Now imagine all of that but you’re unable to drink — because you’re only 16-years-old.

Meet Anna Thomson, an International Business fresher from Falkirk who arrived at uni this year as a young teen.

Instead of doing her Highers, she skipped a year and started her courses aged just 16, living in halls with students at least 20.

We chatted with her about dealing with tutors, sneaking into bars and dodging creepy fourth years.

Anna is a seventeen-year-old fresher

Anna actually applied to uni while in fifth year before sitting her Highers.

“In school I was friends with a lot of really bitchy girls so I wanted to leave, but I didn’t want to work for a year.
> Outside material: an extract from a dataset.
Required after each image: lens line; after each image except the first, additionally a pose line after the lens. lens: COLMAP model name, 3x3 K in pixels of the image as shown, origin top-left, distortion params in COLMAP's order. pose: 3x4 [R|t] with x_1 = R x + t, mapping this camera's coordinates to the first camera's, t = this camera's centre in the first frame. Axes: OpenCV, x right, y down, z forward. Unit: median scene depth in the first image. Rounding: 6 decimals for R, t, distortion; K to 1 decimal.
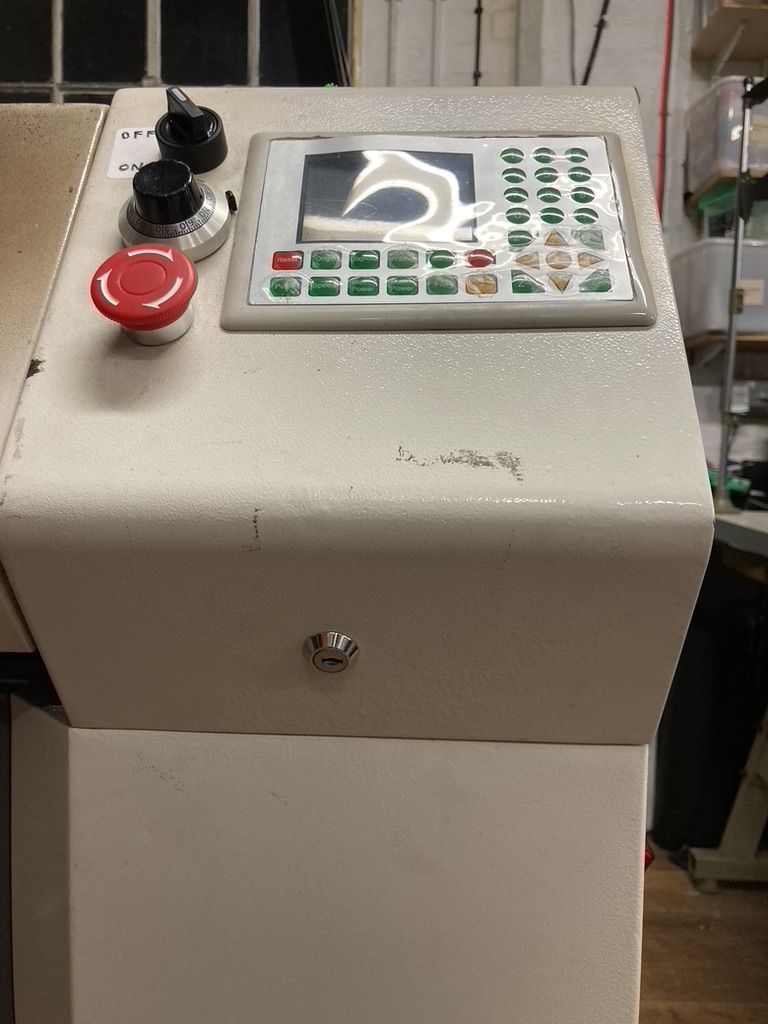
lens RADIAL K [[840.2, 0, 386.0], [0, 840.2, 511.7], [0, 0, 1]] dist [-0.004674, -0.006970]
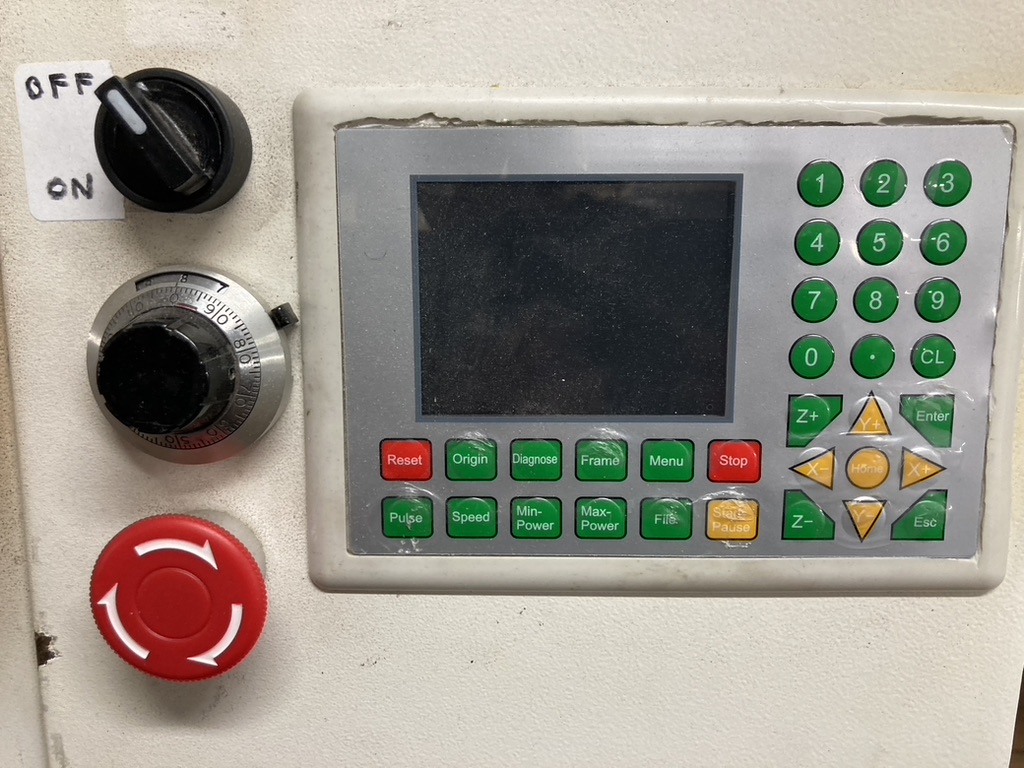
lens RADIAL K [[840.2, 0, 508.7], [0, 840.2, 384.2], [0, 0, 1]] dist [-0.004674, -0.006970]
pose [[0.999708, -0.023739, 0.004571, -0.048718], [0.015394, 0.770875, 0.636801, -0.751907], [-0.018640, -0.636544, 0.771015, 0.615321]]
“I knew if I came to uni I could move away from home. I thought I might as well apply and I ended up getting in.”

If the prospect of moving away from home at 16 wasn’t daunting enough, Anna didn’t end up in normal halls: she was landed in a flat in private accommodation with flatmates who are all at least 20.

Anna during freshers

Some of her new friends were uncomfortable getting to know her as a teenager.

“A lot of people I’m friends with are English, so they don’t really understand. I have to sit explaining why I could leave school at 16. They don’t mind, some of them, but others have a weird issue with it.

“In freshers, a lot of people are like ‘Oh, it doesn’t matter’. But as the year went on I’d make friends with people and they’d ask me if I wanted to go out. If I had ID, it was fine.”

Others have been a bit more hostile towards Anna, because of her age.

“Some people don’t want to be friends with someone younger because they think I’ll be rejected from a club or a bar and we’ll have to leave.

“A guy at a party told me that I was too young to be there and that I don’t belong at uni.”

Anna at her friend’s 18th

Although she was able to celebrate her 17th birthday in October, she’s still unable to legally buy booze. And it isn’t just Anna’s social life that is affected by her age: she doesn’t have lots of useful previous knowledge in her courses because she skipped her Advanced Highers.

“You get quite a lot of sympathy from tutors and stuff. My business tutor was really nice when I said I hadn’t done the course at school because I didn’t do Advanced Highers.

“Sometimes I’ve been out and there’s been really creepy fourth years, it’s really good to be like ‘I’m only 17.’

“When I think about the future, I’ll graduate before I’m 21. A lot of people I know are 24 and in third year.”

We can safely assume Anna’s eighteenth in second year is going to be massive.